Personal information
- Full name: Natasja Lemming Clausen
- Born: 19 April 1992 (age 34) Rødovre, Denmark
- Nationality: Danish
- Height: 1.72 m (5 ft 8 in)
- Playing position: Goalkeeper

Club information
- Current club: Nykøbing Falster Håndboldklub
- Number: 12

Youth career
- Years: Team
- 1998-2007: Rødovre HK
- 2007-2008: HK73 Frederiksund
- 2008-2009: GOG Håndbold
- 2009-2010: Ajax København

Senior clubs
- Years: Team
- 2010-2012: Lyngby HK
- 2012-2019: Ringkøbing Håndbold
- 2019-2021: Nykøbing Falster HK
- 2021-2023: Ajax København
- 2023-: HØJ Elite

Medal record
European Junior Championship
| Gold medal – first place | 2011 Netherlands |  |
European Youth Championship
| Gold medal – first place | 2009 Serbia |  |

= Natasja Clausen =

Danish handball player (born 1992)

Natasja Clausen (born 19 April 1992) is a Danish handball player who plays for HØJ Elite in the Danish 1st Division.

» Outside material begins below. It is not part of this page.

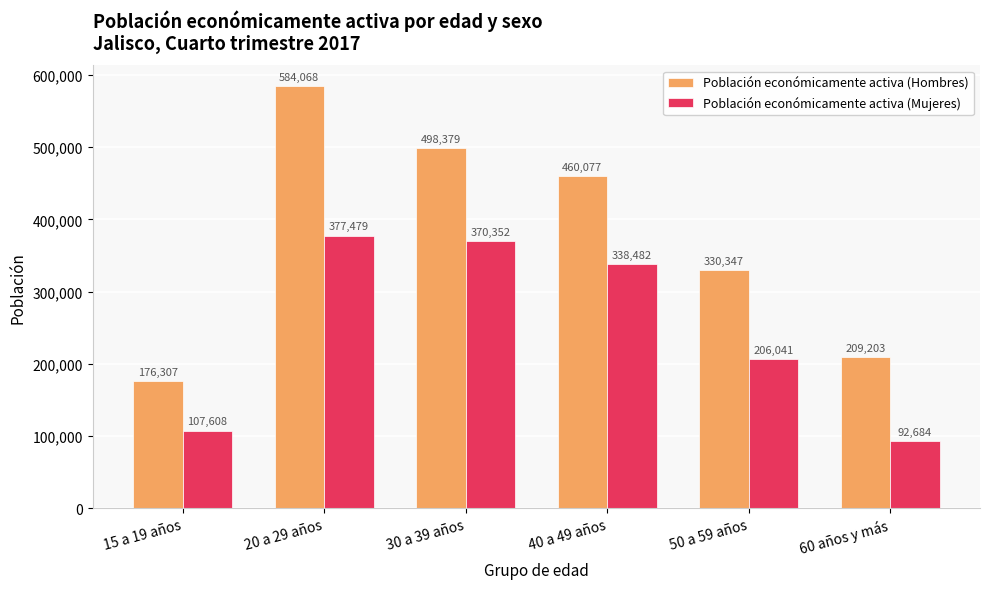

At which label does Población económicamente activa (Hombres) first exceed 460077?

20 a 29 años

She played for Nykøbing Falster Håndboldklub between 2019 and 2021. She then joined Ajax København, where she played from 2021 to 2023, before joining HØJ Elite in 2023 on a two-year deal. In the 2024–25 season she was promoted with the team to the top flight in Denmark.

Between 2009 and 2011 she played for the Danish youth national team.